Test the nasal drainage for glucose explanation: Because cerebrospinal fluid (CSF) contains glucose, testing nasal drainage for glucose helps determine whether it's CSF. The nurse should look for a halo sign only if the drainage is blood tinged. A client with a suspected CSF leakage shouldn't blow his nose; doing so could increase the risk of injury. The nurse should contact the physician after completing the assessment.

A homeless client with streptococcal pharyngitis is being seen in a clinic. The nurse is concerned that the client will not continue treatment after leaving the clinic. Which of the following measures is the highest priority?

Administer one intramuscular injection of penicillin. explanation: If a nurse is concerned that a client may not perform follow-up treatment for streptococcal pharyngitis, the highest priority is to administer penicillin as a one-time injection dose. Oral penicillin is as effective and less painful, but the client needs to take the full course of treatment to prevent antibiotic-resistant germs from developing.
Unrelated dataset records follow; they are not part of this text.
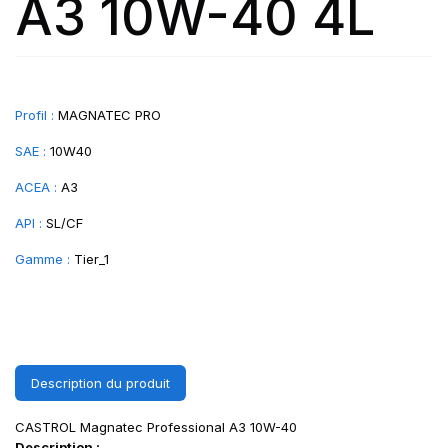
A3 10W-40 4L
Profil :
MAGNATEC PRO
SAE :
10W40
ACEA :
A3
API :
SL/CF
Gamme :
Tier_1
Description du produit
CASTROL Magnatec Professional A3 10W-40
Description :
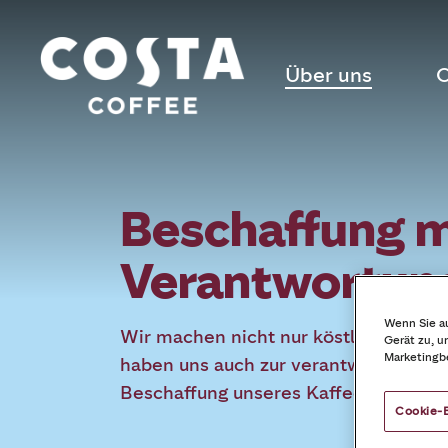
Über uns
C
Beschaffung m
Verantwortun
Wenn Sie au
Wir machen nicht nur köstlichen Kaff
Gerät zu, u
Marketingb
haben uns auch zur verantwortungsvo
Beschaffung unseres Kaffees verpflic
Cookie-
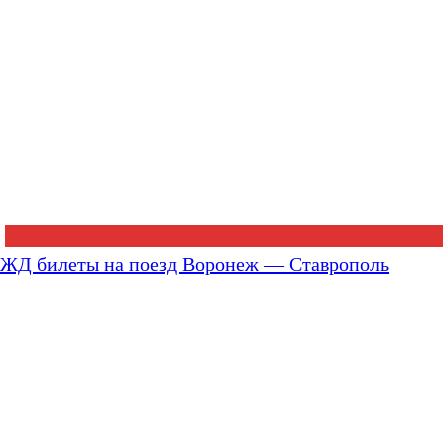
ЖД билеты на поезд Воронеж — Ставрополь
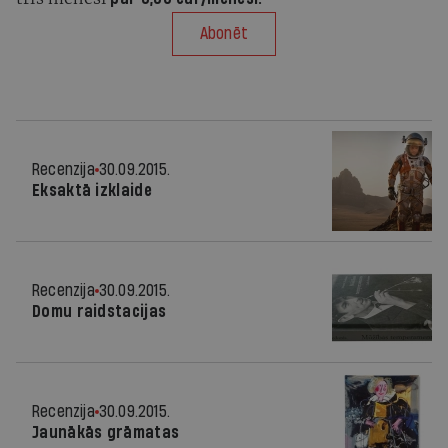
Abonēt
Recenzija
30.09.2015.
Eksaktā izklaide
Recenzija
30.09.2015.
Domu raidstacijas
Recenzija
30.09.2015.
Jaunākās grāmatas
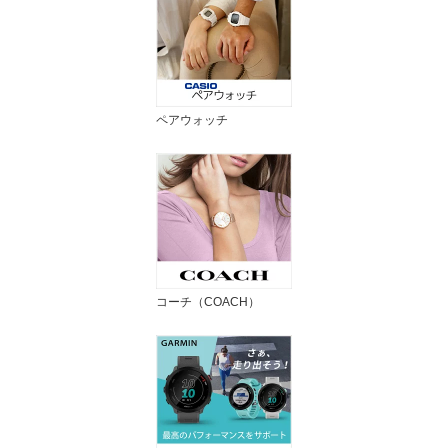
ペアウォッチ
コーチ（COACH）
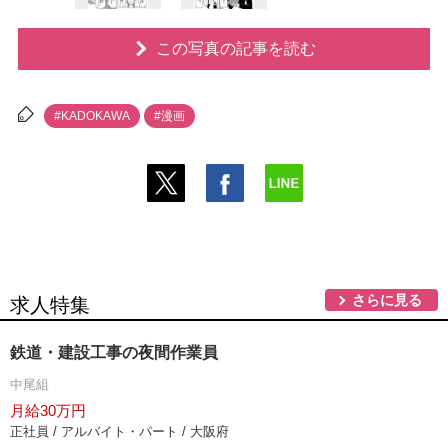
この写真の記事を読む
#KADOKAWA
#漫画
さらに見る
求人特集
鉄道・建設工事の夜間作業員
中尾組
月給30万円
正社員 / アルバイト・パート / 大阪府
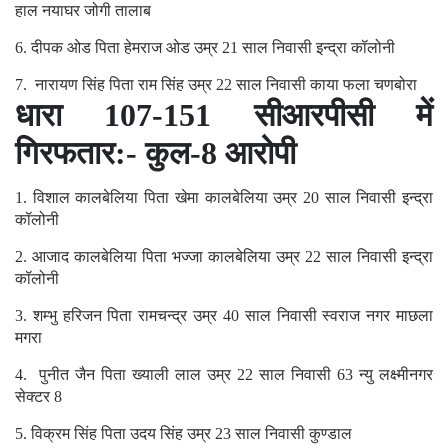
हाल नयाघर जोगी तालाब
6. दीपक ओड पिता हेमराज ओड उम्र 21 साल निवासी इन्द्रा कॉलोनी
7. नारायण सिंह पिता राम सिंह उम्र 22 साल निवासी काया फला चणबोरा
धारा 107-151 सीआरपीसी में
गिरफतार:- कुल-8 आरोपी
1. विशाल कालबेलिया पिता खेमा कालबेलिया उम्र 20 साल निवासी इन्द्रा
कॉलोनी
2. आजाद कालबेलिया पिता भज्जा कालबेलिया उम्र 22 साल निवासी इन्द्रा
कॉलोनी
3. शम्भु हरिजन पिता रामचन्द्र उम्र 40 साल निवासी स्वराज नगर माछला
मगरा
4. पुनीत जैन पिता ख्याली लाल उम्र 22 साल निवासी 63 न्यु लक्ष्मीनगर
सेक्टर 8
5. विक्रम सिंह पिता उदय सिंह उम्र 23 साल निवासी कुण्डाल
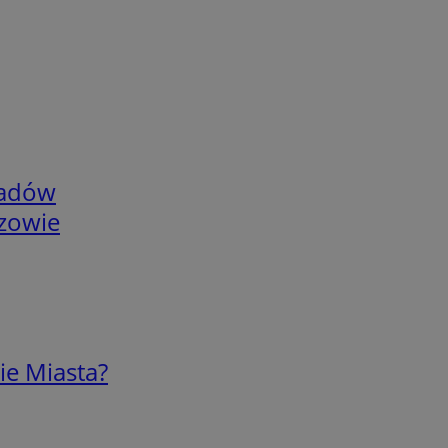
adów
rzowie
ie Miasta?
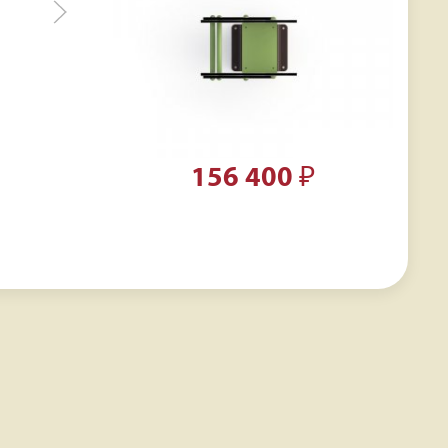
156 400
₽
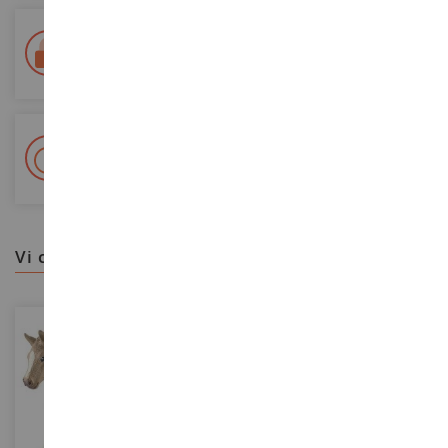
Consegna in 48/72 ore
Tracciata Colissimo La Poste e punti di riconsegna
+ Oltre 15.000 referenze
2.000m² in stock
vi consigliamo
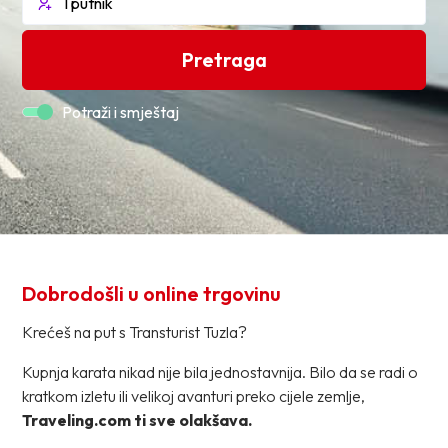
Pretraga
Potraži i smještaj
Dobrodošli u online trgovinu
Krećeš na put s Transturist Tuzla?
Kupnja karata nikad nije bila jednostavnija. Bilo da se radi o
kratkom izletu ili velikoj avanturi preko cijele zemlje,
Traveling.com ti sve olakšava.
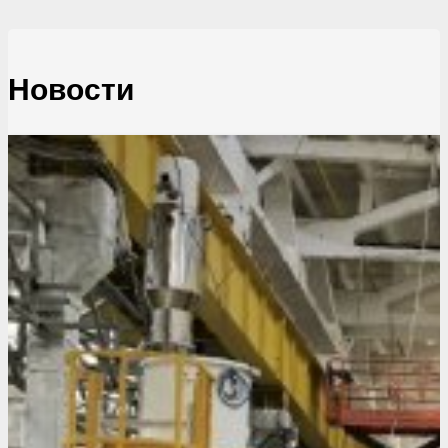
Новости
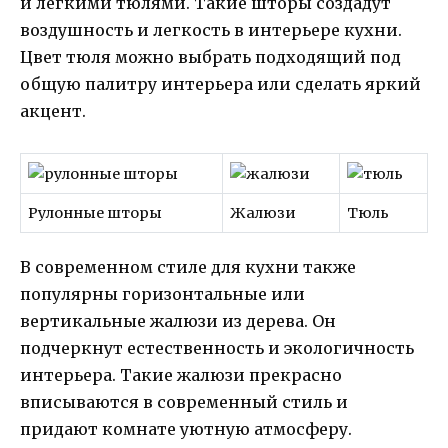
и легкими тюлями. Такие шторы создадут
воздушность и легкость в интерьере кухни.
Цвет тюля можно выбрать подходящий под
общую палитру интерьера или сделать яркий
акцент.
Рулонные шторы
Жалюзи
Тюль
В современном стиле для кухни также
популярны горизонтальные или
вертикальные жалюзи из дерева. Он
подчеркнут естественность и экологичность
интерьера. Такие жалюзи прекрасно
вписываются в современный стиль и
придают комнате уютную атмосферу.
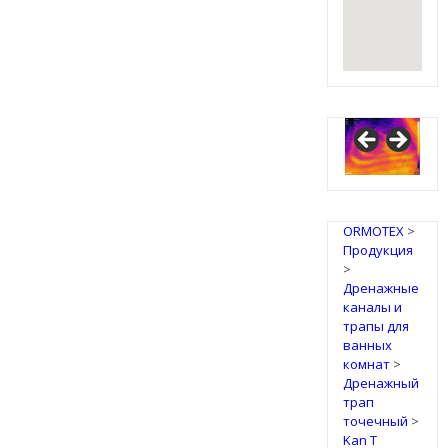
ORMOTEX
>
Продукция
>
Дренажные
каналы и
трапы для
ванных
комнат
>
Дренажный
трап
точечный
>
Kan T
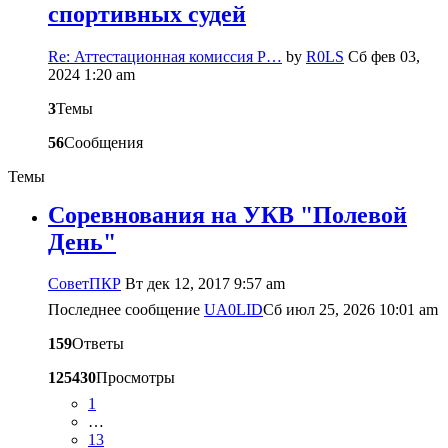
спортивных судей
Re: Аттестационная комиссия Р…
by
R0LS
Сб фев 03,
2024 1:20 am
3
Темы
56
Сообщения
Темы
Соревнования на УКВ "Полевой
День"
CоветПКР
Вт дек 12, 2017 9:57 am
Последнее сообщение
UA0LID
Сб июл 25, 2026 10:01 am
159
Ответы
125430
Просмотры
1
…
13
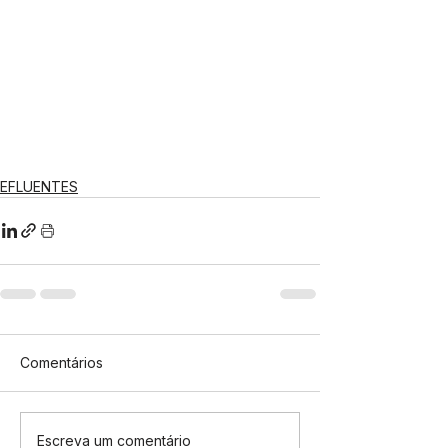
EFLUENTES
Comentários
Escreva um comentário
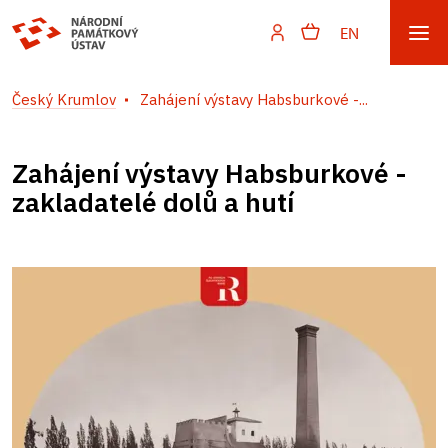
EN
Český Krumlov
Zahájení výstavy Habsburkové -...
Zahájení výstavy Habsburkové -
zakladatelé dolů a hutí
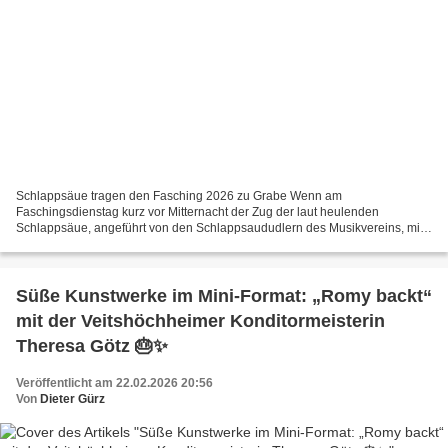
Schlappsäue tragen den Fasching 2026 zu Grabe Wenn am
Faschingsdienstag kurz vor Mitternacht der Zug der laut heulenden
Schlappsäue, angeführt von den Schlappsaududlern des Musikvereins, mit
dem Trauermarsch in b-Moll in den Rathausinnenhof einzieht,...
Süße Kunstwerke im Mini-Format: „Romy backt“
mit der Veitshöchheimer Konditormeisterin
Theresa Götz 🎂✨
Veröffentlicht am 22.02.2026 20:56
Von
Dieter Gürz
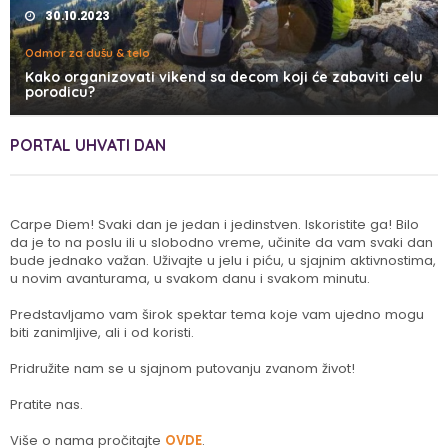
30.10.2023
Odmor za dušu & telo
Kako organizovati vikend sa decom koji će zabaviti celu
porodicu?
PORTAL UHVATI DAN
Carpe Diem! Svaki dan je jedan i jedinstven. Iskoristite ga! Bilo
da je to na poslu ili u slobodno vreme, učinite da vam svaki dan
bude jednako važan. Uživajte u jelu i piću, u sjajnim aktivnostima,
u novim avanturama, u svakom danu i svakom minutu.
Predstavljamo vam širok spektar tema koje vam ujedno mogu
biti zanimljive, ali i od koristi.
Pridružite nam se u sjajnom putovanju zvanom život!
Pratite nas.
Više o nama pročitajte
OVDE
.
The nurse should provide oral and written instructions for the client, but this is not as high a priority as administering the penicillin. Having a homeless friend monitor the client's care does not ensure that the client will follow therapy.

A patient comes to the clinic complaining of a possible upper respiratory infection. What should the nurse inspect that would indicate that an upper respiratory infection may be present?

The nasal mucosa explanation: The nurse inspects the nasal mucosa for abnormal findings such as increased redness, swelling, exudate, and nasal polyps, which may develop in chronic rhinitis. The mucosa of the nasal turbinates may also be swollen (boggy) and pale bluish-gray. The nurse palpates the frontal and maxillary sinuses for tenderness, which suggests inflammation, and then inspects the throat by having the patient open the mouth wide and take a deep breath.